Yesterday marked the official end of my maternity leave with Becken. I took off 5.5 weeks and I was ready to go back. Of course, my job is extremely flexible and pays very well. So going back to work for me really isn't going back to "work". I am one of those annoying people who say that they would still work even if they won the lottery. In my case, this is the absolute truth. I can't stay away. For the summer, my schedule will be Wednesday and Friday mornings every other week with some Saturdays thrown in here and there.
At one point in my life, I did not want to return to work. After my miscarriages and my D&Cs, I fantasized about never going back. The sense of disappointment over took my life. Having to face my clients, knowing how disappointed we all were to not be having a baby overtook my mind. I was ashamed of myself, ashamed of my body and ashamed of my perceived failure to bring happiness into the world. I felt like the bearer of lost expectations. I couldn't face anyone. Not my beloved clients, not my family and certainly not myself. I just wanted to hide away in my shame. Looking back, it is amazing how your mind can skew a situation.

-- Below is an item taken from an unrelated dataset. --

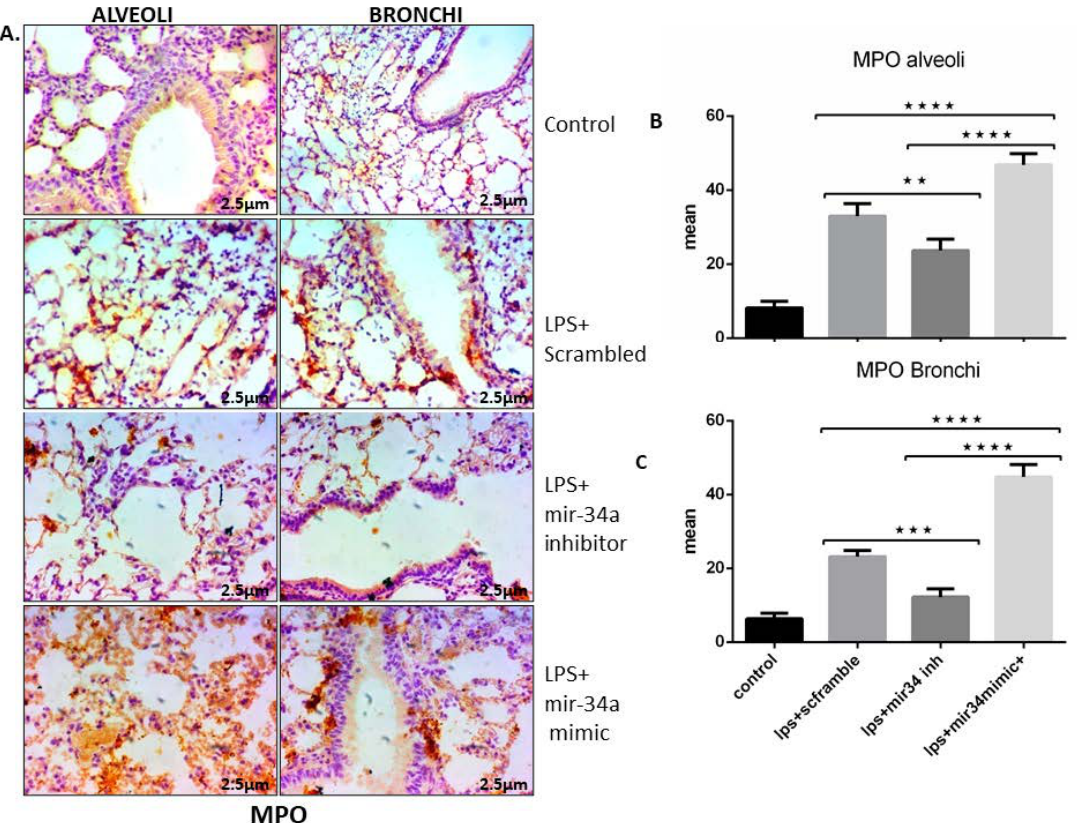
Figure 3. miR-34 inhibition reduced expression of LPS induced myeloperoxidase (MPO) in mice. ( A ) IHC stained representative lung slides shows the expression of MPO in alveolar and bronchial sections of lung tissue in different treatment groups. ( B , C ) expression of MPO quantified and statistically analyzed using two-way ANOVA *** p < 0.001, **** p < 0.0001 ( n = 4).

I was able to take quite a bit of time off to recover. And little by little I did. I started to miss the life and the career that I had worked so hard to make my own. And as I braved to tell the truth, even through tears, the truth telling was healing. There was no blame, no judgement. Only kindness and similar stories. During that time, I received therapy as much as I gave it. And I appreciated the love in my life even more.